GRAND RAPIDS, Mich. (WOOD) — Nick VanderWall knows what the colors green and blue look like but hasn’t seen them in many years. He lost his sight in a hunting accident in northern Michigan when he was 12 years old.
“I probably still have 140 to 150 pellets still in me,” he said.
He wasn’t aware of the Americans with Disabilities Act at the time but has since realized how many opportunities it has given him.
“I was able to go to school and not have to be in special education or go to a resource room,” he said.
VanderWall went on to earn a degree from Michigan State University, which he says had the best program for people with disabilities, leading to a study abroad opportunity in Ireland.
It was the very activity that took his sight, which later helped VanderWall see all that he could accomplish. He was invited to a special youth ranch.
“They gave me the opportunity to actually go hunting, and I shot an eight-point doe. It really opened my eyes that even though I am disabled, if there’s a will, there is a way,” he said.
Patrick Parkes is the business development coordinator at Disability Advocates of Kent County. He also has a personal understanding of the importance of the ADA as he relies on a wheelchair.
He has spent his adult life working to affect change and make leaders in business and government see how innovation, rather than compliance, can be a business asset.
“The market of individuals with disabilities is about the size of China. You think about how that even expands further when you add in all of their family members and caregivers,” Parkes explained.
He’s encouraged by all the conversations happening now about inclusion.
“The challenge for us is then reminding people that disability is a part of that conversation. I think the all-important part of that conversation is because it’s a minority that anybody can join at any time,” Parkes said.
He pointed out that at least 80% of Americans will experience a disability, long or short-term, at some point in their lives and that innovative thinking can benefit everyone, not just people with permanent disabilities.
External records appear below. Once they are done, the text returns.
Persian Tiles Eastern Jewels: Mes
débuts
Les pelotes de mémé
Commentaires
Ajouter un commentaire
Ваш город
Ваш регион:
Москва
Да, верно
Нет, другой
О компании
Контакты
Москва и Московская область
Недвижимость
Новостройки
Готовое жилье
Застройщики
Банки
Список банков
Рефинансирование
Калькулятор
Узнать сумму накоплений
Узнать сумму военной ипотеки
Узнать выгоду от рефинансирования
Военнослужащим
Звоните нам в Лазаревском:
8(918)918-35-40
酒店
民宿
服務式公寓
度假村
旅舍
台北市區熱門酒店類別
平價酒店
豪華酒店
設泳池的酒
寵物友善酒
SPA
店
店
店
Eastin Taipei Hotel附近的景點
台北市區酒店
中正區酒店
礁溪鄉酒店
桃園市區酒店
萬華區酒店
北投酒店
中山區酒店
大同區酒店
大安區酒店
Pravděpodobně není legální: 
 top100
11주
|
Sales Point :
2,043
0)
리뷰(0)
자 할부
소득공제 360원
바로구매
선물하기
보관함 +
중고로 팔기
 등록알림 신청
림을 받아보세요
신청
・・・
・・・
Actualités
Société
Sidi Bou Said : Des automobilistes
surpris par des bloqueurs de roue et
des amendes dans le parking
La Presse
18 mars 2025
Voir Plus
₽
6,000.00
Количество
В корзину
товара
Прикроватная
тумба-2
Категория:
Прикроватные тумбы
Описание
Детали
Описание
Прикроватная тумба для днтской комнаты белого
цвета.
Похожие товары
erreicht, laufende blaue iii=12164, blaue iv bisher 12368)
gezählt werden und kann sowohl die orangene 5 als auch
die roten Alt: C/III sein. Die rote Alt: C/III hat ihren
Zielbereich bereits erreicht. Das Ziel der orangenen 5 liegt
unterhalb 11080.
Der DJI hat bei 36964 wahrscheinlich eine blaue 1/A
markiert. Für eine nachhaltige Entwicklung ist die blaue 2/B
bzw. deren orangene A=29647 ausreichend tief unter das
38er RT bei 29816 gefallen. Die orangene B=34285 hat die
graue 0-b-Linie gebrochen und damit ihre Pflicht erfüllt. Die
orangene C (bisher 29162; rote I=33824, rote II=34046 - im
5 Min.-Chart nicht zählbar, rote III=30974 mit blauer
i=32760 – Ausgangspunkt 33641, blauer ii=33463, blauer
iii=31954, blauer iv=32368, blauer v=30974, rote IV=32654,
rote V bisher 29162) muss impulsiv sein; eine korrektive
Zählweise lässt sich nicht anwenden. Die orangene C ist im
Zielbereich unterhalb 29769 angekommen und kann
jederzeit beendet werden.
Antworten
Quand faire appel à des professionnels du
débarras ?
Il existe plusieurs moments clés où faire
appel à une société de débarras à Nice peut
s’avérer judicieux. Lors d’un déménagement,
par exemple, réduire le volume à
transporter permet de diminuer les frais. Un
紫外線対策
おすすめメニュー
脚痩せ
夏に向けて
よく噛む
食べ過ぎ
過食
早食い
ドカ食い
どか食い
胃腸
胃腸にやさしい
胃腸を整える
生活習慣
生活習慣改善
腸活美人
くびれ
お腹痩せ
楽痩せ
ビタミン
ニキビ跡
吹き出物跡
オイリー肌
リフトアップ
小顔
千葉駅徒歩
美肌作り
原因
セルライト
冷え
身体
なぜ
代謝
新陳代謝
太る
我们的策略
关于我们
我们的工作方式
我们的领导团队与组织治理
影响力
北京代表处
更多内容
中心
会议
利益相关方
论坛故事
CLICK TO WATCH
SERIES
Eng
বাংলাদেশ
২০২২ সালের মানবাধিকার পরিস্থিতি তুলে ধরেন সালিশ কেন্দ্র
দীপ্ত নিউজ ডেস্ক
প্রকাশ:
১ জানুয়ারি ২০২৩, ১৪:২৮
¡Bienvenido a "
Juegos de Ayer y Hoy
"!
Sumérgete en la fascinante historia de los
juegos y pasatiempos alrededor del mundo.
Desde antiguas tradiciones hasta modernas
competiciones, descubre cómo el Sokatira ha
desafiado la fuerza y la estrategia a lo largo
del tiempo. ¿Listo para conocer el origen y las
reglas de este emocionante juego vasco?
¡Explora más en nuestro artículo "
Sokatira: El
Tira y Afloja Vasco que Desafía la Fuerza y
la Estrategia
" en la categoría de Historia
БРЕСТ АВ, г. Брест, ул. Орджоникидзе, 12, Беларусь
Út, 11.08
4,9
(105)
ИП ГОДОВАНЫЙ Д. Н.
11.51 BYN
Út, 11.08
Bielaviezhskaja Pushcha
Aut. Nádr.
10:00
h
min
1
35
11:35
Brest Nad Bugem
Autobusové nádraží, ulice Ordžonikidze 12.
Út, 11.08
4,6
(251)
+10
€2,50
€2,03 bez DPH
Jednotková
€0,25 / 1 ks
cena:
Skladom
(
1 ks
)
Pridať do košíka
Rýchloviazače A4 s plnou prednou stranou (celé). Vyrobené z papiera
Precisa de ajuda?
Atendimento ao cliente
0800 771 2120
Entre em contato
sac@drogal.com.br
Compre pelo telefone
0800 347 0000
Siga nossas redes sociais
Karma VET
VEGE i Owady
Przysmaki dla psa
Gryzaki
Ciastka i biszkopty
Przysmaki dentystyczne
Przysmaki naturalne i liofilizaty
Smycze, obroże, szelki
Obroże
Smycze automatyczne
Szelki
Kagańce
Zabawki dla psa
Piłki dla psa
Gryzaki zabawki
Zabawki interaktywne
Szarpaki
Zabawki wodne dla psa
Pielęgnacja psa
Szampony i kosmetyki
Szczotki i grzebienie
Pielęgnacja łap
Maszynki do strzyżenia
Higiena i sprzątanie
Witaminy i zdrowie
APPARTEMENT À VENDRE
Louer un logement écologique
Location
VanderWall has accomplished more than he ever thought he would in the time following his accident, including becoming a husband and a father. He has a three-year-old girl with a son on the way in the fall.
“(My daughter) will say, ‘Daddy, watch me! I’m going down the slide!’ and things like that… so she gets it, but she doesn’t at the same time,” he said of spending time at home with her.
VanderWall is currently an intern at Disability Advocates of Kent County but hopes to find employment.
“I just have to keep pushing forward and things will come to me, or I will make opportunities for myself,” he said.